Fiol Law Group|Posted in Lawsuits on November 2, 2018
While not causing physical injuries, defamation and slander against an individual can still wreak havoc on someone’s life. A victim of defamation may lose his or her job, have trouble finding work, or suffer psychological stress from false claims. Those who suffer from these actions can potentially recover financial compensation in Florida. The state’s statutes have many laws related to defamation and slander.
What Constitutes Defamation and Slander in Florida?
Defamation of character under Florida law consists of four major elements:
- The publication of a false statement by the defendant
- The false statement was about the plaintiff
- The defendant published the false statement to a third party
- The statement caused injury or damage to the plaintiff
An action must meet all four of these requirements to be an act of slander or defamation, and missing any of these elements will disqualify the act as grounds for a lawsuit. For example, if someone published a false statement about you, but it didn’t cause you any damage like losing your job, you would likely not have a claim.
Torts of defamation fall into two major categories:
- Slander is spoken communication of false statements
- Libel is written publication of false statements
While many people use these terms interchangeably, they legally refer to two distinct instances of defamation. It is possible for someone to commit both slander and libel against the same individual, though the victim would only need to file one lawsuit against these actions.
What Are the Statutes of Limitations for Defamation Claims?
Most types of torts have statutes of limitations, which is a time limit for how long a claim is valid. For cases of defamation, Florida law sets the statute of limitations for two years after the incident of defamation. If you plan to file a claim of defamation but miss the two-year time limit, you risk having the court dismiss your case, thus losing your right to compensation.
What Is the “Single Publication Rule” in Defamation Claims?
In the cases of publication of books, magazines, and newspaper, defamatory material may appear in multiple copies. Rather than allowing plaintiffs to file a claim for every piece of material that contains defamatory statements, the “single publication rule” limits the scope of such claims, restricting lawsuits to the first instance of defamatory material. The purpose of the rule is to help prevent excessive numbers of lawsuits from clogging up the court system.

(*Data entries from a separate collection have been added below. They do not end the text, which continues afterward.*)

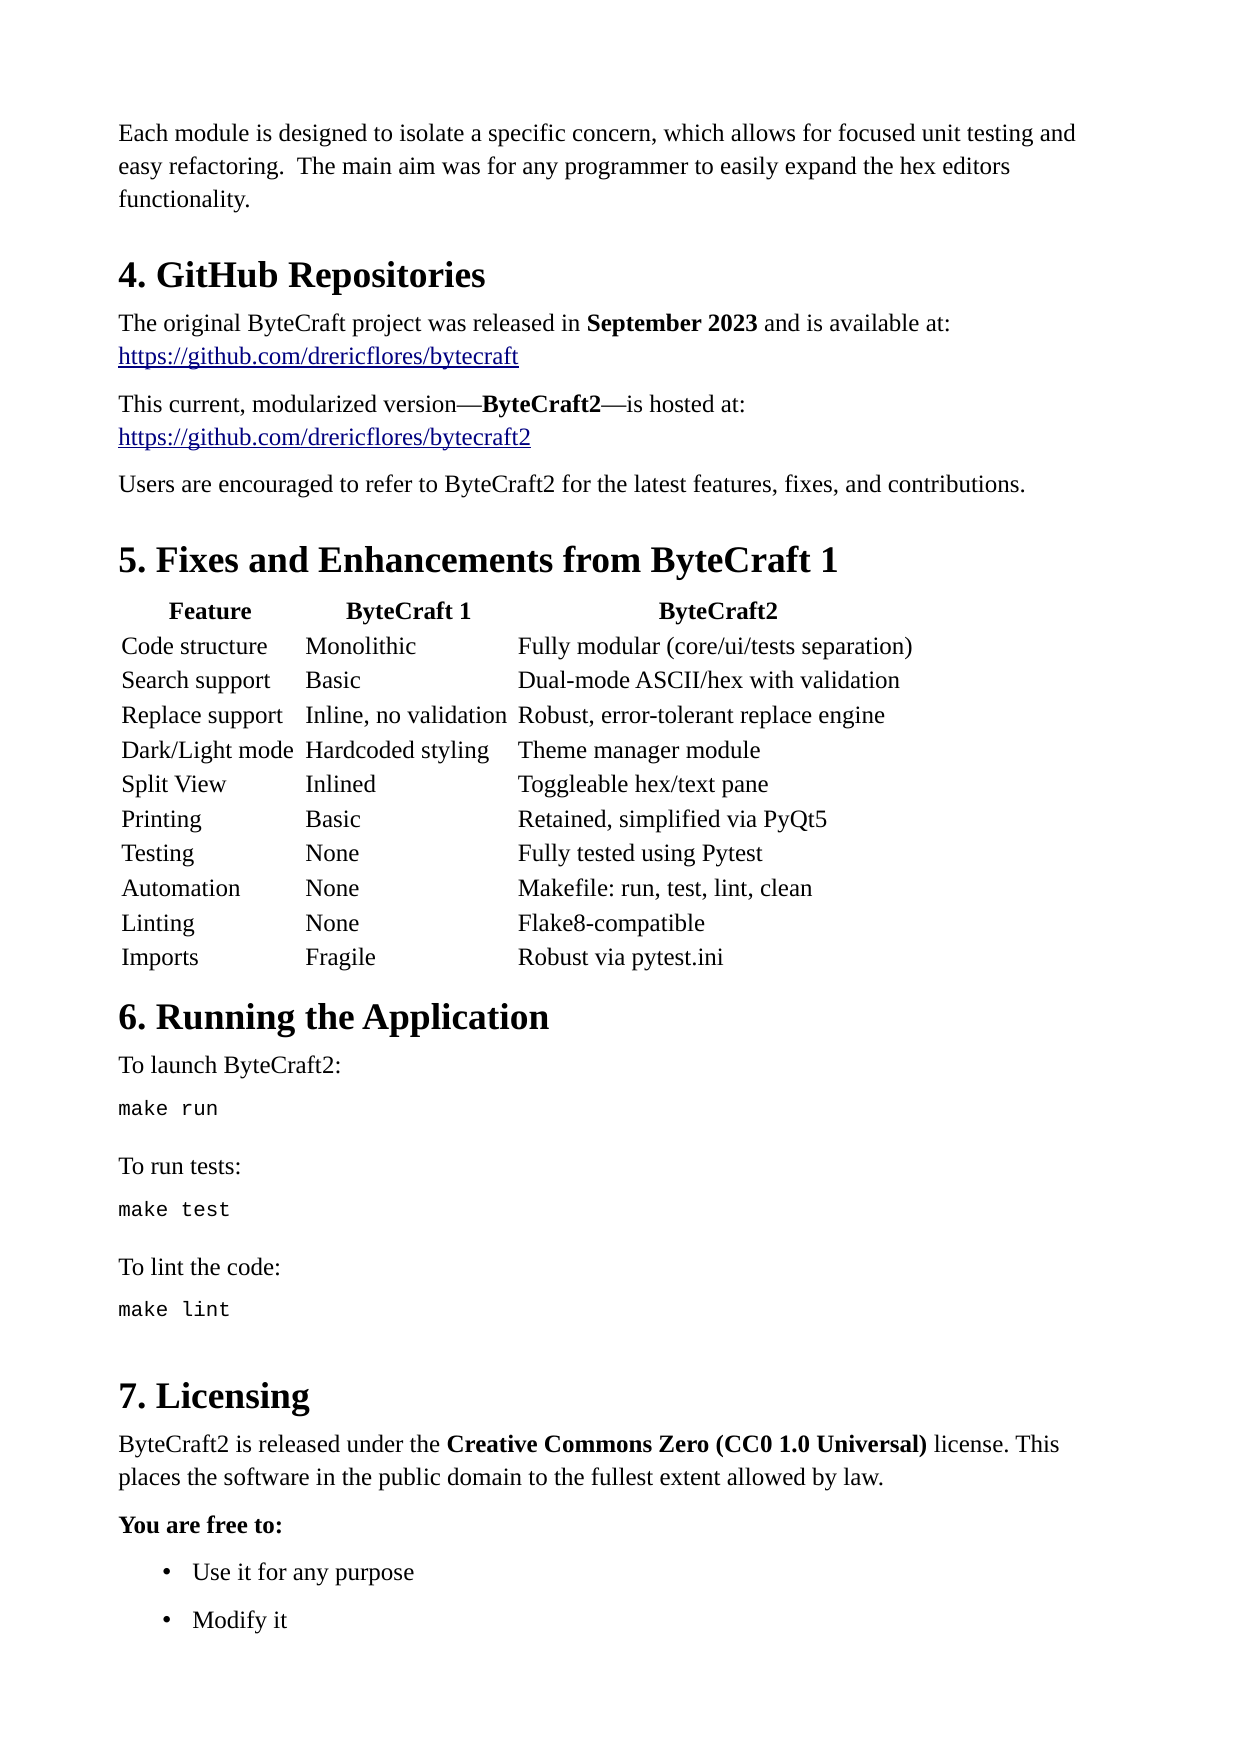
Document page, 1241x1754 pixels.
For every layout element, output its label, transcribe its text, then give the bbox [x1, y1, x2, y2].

subtitle 7. Licensing [118, 1373, 1122, 1417]
table_cell Flake8-compatible [515, 905, 922, 939]
text You are free to: [118, 1510, 1122, 1538]
table_cell Testing [118, 836, 302, 870]
table_cell Imports [118, 939, 302, 974]
text make lint [118, 1299, 1122, 1323]
text Users are encouraged to refer to ByteCraft2 for the latest features, fixes, and contributions. [118, 469, 1122, 498]
table_cell None [302, 905, 515, 939]
table_cell Replace support [118, 697, 302, 732]
table_cell None [302, 870, 515, 905]
table_header ByteCraft2 [515, 594, 922, 628]
table_cell Theme manager module [515, 732, 922, 766]
table_header ByteCraft 1 [302, 594, 515, 628]
subtitle 4. GitHub Repositories [118, 253, 1122, 296]
table_cell Inline, no validation [302, 697, 515, 732]
table_cell Search support [118, 663, 302, 697]
table_cell Toggleable hex/text pane [515, 766, 922, 801]
table_cell Fragile [302, 939, 515, 974]
table_cell Code structure [118, 628, 302, 663]
table_cell Hardcoded styling [302, 732, 515, 766]
table_cell Printing [118, 801, 302, 836]
text ByteCraft2 is released under the Creative Commons Zero (CC0 1.0 Universal) license. This places the software in the public domain to the fullest extent allowed by law. [118, 1429, 1122, 1491]
table_cell Basic [302, 663, 515, 697]
table_cell Dual-mode ASCII/hex with validation [515, 663, 922, 697]
table_cell Robust via pytest.ini [515, 939, 922, 974]
table_cell Fully modular (core/ui/tests separation) [515, 628, 922, 663]
text make test [118, 1199, 1122, 1222]
text To launch ByteCraft2: [118, 1050, 1122, 1079]
table_cell Dark/Light mode [118, 732, 302, 766]
text make run [118, 1098, 1122, 1122]
table_cell Basic [302, 801, 515, 836]
table_cell Retained, simplified via PyQt5 [515, 801, 922, 836]
table_cell Robust, error-tolerant replace engine [515, 697, 922, 732]
table_cell None [302, 836, 515, 870]
list Modify it [162, 1605, 1122, 1634]
text The original ByteCraft project was released in September 2023 and is available at: https://github.com/drericflores/bytecraft [118, 308, 1122, 370]
text To lint the code: [118, 1252, 1122, 1281]
text To run tests: [118, 1151, 1122, 1180]
table_cell Fully tested using Pytest [515, 836, 922, 870]
table_cell Linting [118, 905, 302, 939]
subtitle 6. Running the Application [118, 995, 1122, 1038]
text This current, modularized version—ByteCraft2—is hosted at: https://github.com/drericflores/bytecraft2 [118, 389, 1122, 451]
table_cell Automation [118, 870, 302, 905]
list Use it for any purpose [162, 1557, 1122, 1586]
table_header Feature [118, 594, 302, 628]
table_cell Split View [118, 766, 302, 801]
subtitle 5. Fixes and Enhancements from ByteCraft 1 [118, 538, 1122, 581]
table_cell Monolithic [302, 628, 515, 663]
table_cell Makefile: run, test, lint, clean [515, 870, 922, 905]
table_cell Inlined [302, 766, 515, 801]
text Each module is designed to isolate a specific concern, which allows for focused unit testing and easy refactoring. The main aim was for any programmer to easily expand the hex editors functionality. [118, 118, 1122, 213]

Florida law applies this rule to its defamation cases. For victims of defamation, this rule means that plaintiffs can only file against the original source of the defamatory material. The single publication rule also prevents the statute of limitations from resetting with each subsequent publication. If defamatory material originally appeared in a magazine in January 2017, then later in October of the same year, the statute of limitations would last only to January of 2019, not October 2019.
However, the single publication rule does not always apply the same way to defamatory statements made over the internet. In the case of Rudloe v. Karl, the court upheld the single publication rule in relation to internet content. However, the court since withdrew the opinion, not leaving much ground to establish legal precedent. If you experience defamation through the internet, the single publication rule may or may not apply.
Can Florida Courts Handle an Out-of-State Defamation Claim?
Since Florida maintains a long-arm statute, its courts can have jurisdiction over out-of-state defendants who commit certain acts within the state. This can include acts of defamation.
Defamatory statements made online can also fall under the jurisdiction of Florida courts; however, a third party in Florida must access the online statements for this to be the case. If such an event occurs, the out-of-state defendant is subject to Florida law.
Cases of defamation and slander can severely impact victims’ lives, and the complex legal matters involved can make it difficult to appropriately navigate a case. To best protect your rights as a victim of defamation, consider hiring an attorney to help you through the litigation process.